EXERCISE TASKS =>
#1 Summarize the passage about the mother's end of life in two sentences.
#2 In the passage about the mother's end of life, what did the narrator notice most of the "damn things" started with?
#3 Carry on the passage about the mother's end of life, starting after its final sentence.

EXCERPT TO READ =>
By the time my mother found herself in this stage of life, experiencing what Gawande calls "One Damn Thing After Another" syndrome, I had not only my experience with my father, but a number oF other people's end-of-life journeys to draw from. I was starting to notice that most of the "damn things" that were following in rapid succession started with a hospital visit: deconditioning, MRSA, improper wound treatment, medical errors. And my mother knew that spending 20% of her year and $55,000 in medical facilities was no kind of life, and that she was tired of chasing cures. She fell again while I was out of town, and the assisted living called the ambulance, as procedure required, and I got on the phone with her and with them, and she refused treatment, and within the week she was on hospice status.

RECORD EXCERPTS =>
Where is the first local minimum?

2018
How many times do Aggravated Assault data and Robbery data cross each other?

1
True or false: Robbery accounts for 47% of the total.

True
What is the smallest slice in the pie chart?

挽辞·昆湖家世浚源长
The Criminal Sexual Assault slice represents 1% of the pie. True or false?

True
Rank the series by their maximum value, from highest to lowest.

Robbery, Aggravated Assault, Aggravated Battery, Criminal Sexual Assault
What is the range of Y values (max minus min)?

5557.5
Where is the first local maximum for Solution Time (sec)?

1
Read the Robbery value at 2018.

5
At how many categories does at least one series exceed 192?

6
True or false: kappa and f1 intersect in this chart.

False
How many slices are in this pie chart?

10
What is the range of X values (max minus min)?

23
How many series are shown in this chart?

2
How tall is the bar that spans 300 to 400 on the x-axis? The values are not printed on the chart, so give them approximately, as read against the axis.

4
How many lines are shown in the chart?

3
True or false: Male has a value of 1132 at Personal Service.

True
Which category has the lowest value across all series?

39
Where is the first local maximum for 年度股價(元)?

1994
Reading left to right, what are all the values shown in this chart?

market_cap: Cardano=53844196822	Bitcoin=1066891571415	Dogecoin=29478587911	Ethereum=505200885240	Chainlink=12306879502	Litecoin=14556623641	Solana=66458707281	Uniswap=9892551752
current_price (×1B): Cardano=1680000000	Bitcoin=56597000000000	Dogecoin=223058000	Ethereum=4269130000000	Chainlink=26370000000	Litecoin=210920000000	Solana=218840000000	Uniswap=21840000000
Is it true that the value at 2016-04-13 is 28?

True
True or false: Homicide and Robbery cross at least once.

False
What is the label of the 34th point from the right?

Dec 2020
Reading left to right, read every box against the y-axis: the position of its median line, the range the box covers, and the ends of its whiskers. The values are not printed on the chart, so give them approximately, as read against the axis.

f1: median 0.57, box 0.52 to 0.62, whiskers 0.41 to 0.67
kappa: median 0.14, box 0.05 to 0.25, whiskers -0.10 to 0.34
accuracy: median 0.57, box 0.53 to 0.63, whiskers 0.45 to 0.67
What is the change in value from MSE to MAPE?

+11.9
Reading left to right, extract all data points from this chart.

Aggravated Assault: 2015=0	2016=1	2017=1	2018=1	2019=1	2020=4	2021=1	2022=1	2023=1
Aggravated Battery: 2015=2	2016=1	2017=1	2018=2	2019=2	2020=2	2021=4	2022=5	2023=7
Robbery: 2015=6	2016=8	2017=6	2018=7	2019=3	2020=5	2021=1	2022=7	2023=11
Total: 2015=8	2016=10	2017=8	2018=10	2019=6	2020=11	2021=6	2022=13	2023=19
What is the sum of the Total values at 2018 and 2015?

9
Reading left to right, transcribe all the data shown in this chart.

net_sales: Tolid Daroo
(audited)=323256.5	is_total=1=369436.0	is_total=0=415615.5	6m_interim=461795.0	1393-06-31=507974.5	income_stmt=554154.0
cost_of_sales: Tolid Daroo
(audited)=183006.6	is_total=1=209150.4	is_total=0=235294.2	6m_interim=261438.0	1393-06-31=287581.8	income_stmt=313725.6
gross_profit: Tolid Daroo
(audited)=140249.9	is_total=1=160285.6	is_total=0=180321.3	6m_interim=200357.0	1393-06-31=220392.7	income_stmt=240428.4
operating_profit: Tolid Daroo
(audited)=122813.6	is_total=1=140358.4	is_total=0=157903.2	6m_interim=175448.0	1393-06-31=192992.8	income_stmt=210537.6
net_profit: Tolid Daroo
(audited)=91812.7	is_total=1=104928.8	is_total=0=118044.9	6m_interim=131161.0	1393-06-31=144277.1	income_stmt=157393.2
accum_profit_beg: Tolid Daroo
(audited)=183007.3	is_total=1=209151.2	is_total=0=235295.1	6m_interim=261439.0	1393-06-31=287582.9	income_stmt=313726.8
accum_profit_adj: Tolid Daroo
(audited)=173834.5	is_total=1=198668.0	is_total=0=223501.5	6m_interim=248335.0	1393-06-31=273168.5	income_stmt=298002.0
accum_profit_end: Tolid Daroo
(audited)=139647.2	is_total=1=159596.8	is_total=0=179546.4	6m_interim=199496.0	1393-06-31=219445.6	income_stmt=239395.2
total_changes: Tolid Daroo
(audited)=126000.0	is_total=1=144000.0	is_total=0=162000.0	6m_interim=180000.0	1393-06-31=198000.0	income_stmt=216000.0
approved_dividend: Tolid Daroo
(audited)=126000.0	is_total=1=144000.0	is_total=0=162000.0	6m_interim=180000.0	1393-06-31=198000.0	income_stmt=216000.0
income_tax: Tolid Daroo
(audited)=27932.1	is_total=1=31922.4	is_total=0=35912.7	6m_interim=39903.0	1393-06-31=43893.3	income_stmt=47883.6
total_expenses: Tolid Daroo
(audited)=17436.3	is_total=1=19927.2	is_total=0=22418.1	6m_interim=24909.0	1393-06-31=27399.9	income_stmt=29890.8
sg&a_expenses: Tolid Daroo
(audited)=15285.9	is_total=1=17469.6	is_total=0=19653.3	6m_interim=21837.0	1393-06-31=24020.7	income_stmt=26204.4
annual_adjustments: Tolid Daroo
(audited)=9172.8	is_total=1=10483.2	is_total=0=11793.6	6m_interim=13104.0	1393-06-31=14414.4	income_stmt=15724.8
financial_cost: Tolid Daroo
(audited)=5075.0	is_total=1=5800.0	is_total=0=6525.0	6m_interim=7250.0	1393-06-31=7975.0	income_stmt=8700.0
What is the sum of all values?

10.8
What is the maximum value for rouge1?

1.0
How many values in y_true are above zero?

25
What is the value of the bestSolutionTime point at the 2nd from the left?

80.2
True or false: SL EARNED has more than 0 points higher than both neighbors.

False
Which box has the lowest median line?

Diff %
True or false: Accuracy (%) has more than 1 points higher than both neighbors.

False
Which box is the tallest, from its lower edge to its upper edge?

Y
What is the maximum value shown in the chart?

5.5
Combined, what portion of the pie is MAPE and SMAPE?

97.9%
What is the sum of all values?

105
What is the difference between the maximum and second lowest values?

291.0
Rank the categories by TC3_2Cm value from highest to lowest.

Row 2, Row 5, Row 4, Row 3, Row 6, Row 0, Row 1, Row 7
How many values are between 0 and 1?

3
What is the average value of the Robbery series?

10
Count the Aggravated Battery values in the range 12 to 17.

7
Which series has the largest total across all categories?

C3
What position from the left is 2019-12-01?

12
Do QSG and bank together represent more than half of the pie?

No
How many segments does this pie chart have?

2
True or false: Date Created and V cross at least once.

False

EXERCISE RESPONSES =>
#1 By the time the mother reached this stage of life, the narrator had learned from the father's experience and others' end-of-life journeys and had noticed that most of the "damn things" started with a hospital visit. Tired of chasing cures and of spending so much time and money in medical facilities, the mother refused treatment after another fall and was on hospice status within the week.

#2 A hospital visit.

#3
For nine months we went to the movies and to art shows and to the Olive Garden, and she read her Anthony Trollope collection. And when she fell off her scooter, probably as the result of a heart event, and realized she might die of complications, she literally said, "Whoopee." I knew if we agreed to get in the ambulance, and anything was broken, we would probably be talked into surgery, and that if she survived that, she would spend 6 weeks in a rehab hospital, and if she survived that, she would never be the same again. So instead, we sent the EMTs away again, and she spent her last two weeks sleeping, receiving visitors, listening to music and looking at her spectacular view. The last words she said to me were, "I love you too," and her last coherent conversation was a few days later, with a granddaughter she hadn't seen in a couple of years. Like my father, she was as much at peace as I had ever seen her, because she was allowed to exercise that one last slice of autonomy: choosing the way she died.

Courage: Gawande asks: "What mistake do we fear most? The mistake of prolonging suffering or the mistake of shortening life?" When we are terrified of losing one day we might have been able to save, we sometimes rob ourselves of the days we have in our hands. The dying role is important both to the terminal individual and to his or her community. As Gawande says: "People want to share memories, pass on wisdom and keepsakes, settle relationships, establish their legacies, make peace with God, and ensure that those who are left behind will be okay." They can't do those things very well with tubes in their mouths and heavy doses of morphine in their veins. The dying role becomes the role of the "fighter," who went down swinging... the general who led his troops to total annihilation in an unwinnable war.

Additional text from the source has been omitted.